*JOB ITEM:* Retype the entries below line for line, beginning with the line that contains "1. **Visual Recognition**: Generative" and stopping after the line that contains "- Explain how minimizing".

*GIVEN DATA:*
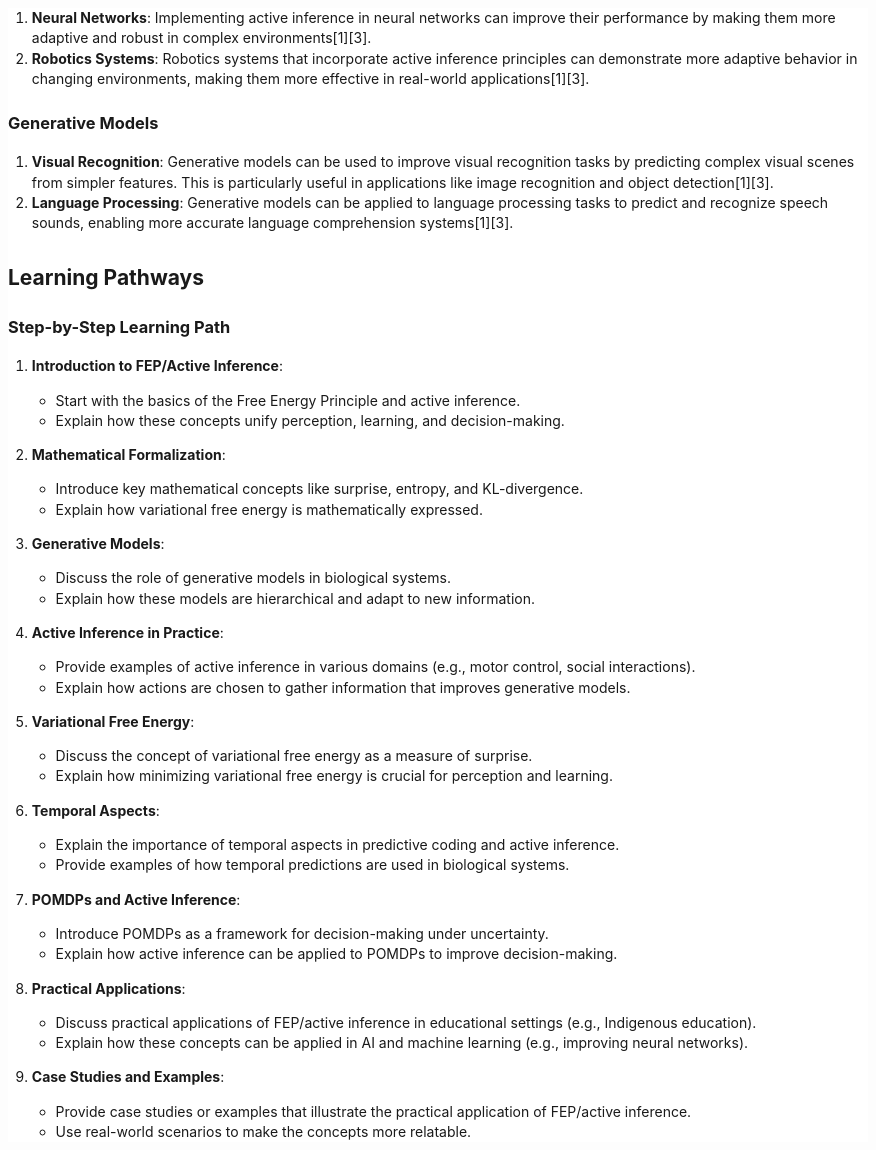 1. **Neural Networks**: Implementing active inference in neural networks can improve their performance by making them more adaptive and robust in complex environments[1][3].
2. **Robotics Systems**: Robotics systems that incorporate active inference principles can demonstrate more adaptive behavior in changing environments, making them more effective in real-world applications[1][3].

### Generative Models

1. **Visual Recognition**: Generative models can be used to improve visual recognition tasks by predicting complex visual scenes from simpler features. This is particularly useful in applications like image recognition and object detection[1][3].
2. **Language Processing**: Generative models can be applied to language processing tasks to predict and recognize speech sounds, enabling more accurate language comprehension systems[1][3].

## Learning Pathways

### Step-by-Step Learning Path

1. **Introduction to FEP/Active Inference**:
   - Start with the basics of the Free Energy Principle and active inference.
   - Explain how these concepts unify perception, learning, and decision-making.

2. **Mathematical Formalization**:
   - Introduce key mathematical concepts like surprise, entropy, and KL-divergence.
   - Explain how variational free energy is mathematically expressed.

3. **Generative Models**:
   - Discuss the role of generative models in biological systems.
   - Explain how these models are hierarchical and adapt to new information.

4. **Active Inference in Practice**:
   - Provide examples of active inference in various domains (e.g., motor control, social interactions).
   - Explain how actions are chosen to gather information that improves generative models.

5. **Variational Free Energy**:
   - Discuss the concept of variational free energy as a measure of surprise.
   - Explain how minimizing variational free energy is crucial for perception and learning.

6. **Temporal Aspects**:
   - Explain the importance of temporal aspects in predictive coding and active inference.
   - Provide examples of how temporal predictions are used in biological systems.

7. **POMDPs and Active Inference**:
   - Introduce POMDPs as a framework for decision-making under uncertainty.
   - Explain how active inference can be applied to POMDPs to improve decision-making.

8. **Practical Applications**:
   - Discuss practical applications of FEP/active inference in educational settings (e.g., Indigenous education).
   - Explain how these concepts can be applied in AI and machine learning (e.g., improving neural networks).

9. **Case Studies and Examples**:
   - Provide case studies or examples that illustrate the practical application of FEP/active inference.
   - Use real-world scenarios to make the concepts more relatable.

*REPLY TO THE TASK:*
1. **Visual Recognition**: Generative models can be used to improve visual recognition tasks by predicting complex visual scenes from simpler features. This is particularly useful in applications like image recognition and object detection[1][3].
2. **Language Processing**: Generative models can be applied to language processing tasks to predict and recognize speech sounds, enabling more accurate language comprehension systems[1][3].

## Learning Pathways

### Step-by-Step Learning Path

1. **Introduction to FEP/Active Inference**:
   - Start with the basics of the Free Energy Principle and active inference.
   - Explain how these concepts unify perception, learning, and decision-making.

2. **Mathematical Formalization**:
   - Introduce key mathematical concepts like surprise, entropy, and KL-divergence.
   - Explain how variational free energy is mathematically expressed.

3. **Generative Models**:
   - Discuss the role of generative models in biological systems.
   - Explain how these models are hierarchical and adapt to new information.

4. **Active Inference in Practice**:
   - Provide examples of active inference in various domains (e.g., motor control, social interactions).
   - Explain how actions are chosen to gather information that improves generative models.

5. **Variational Free Energy**:
   - Discuss the concept of variational free energy as a measure of surprise.
   - Explain how minimizing variational free energy is crucial for perception and learning.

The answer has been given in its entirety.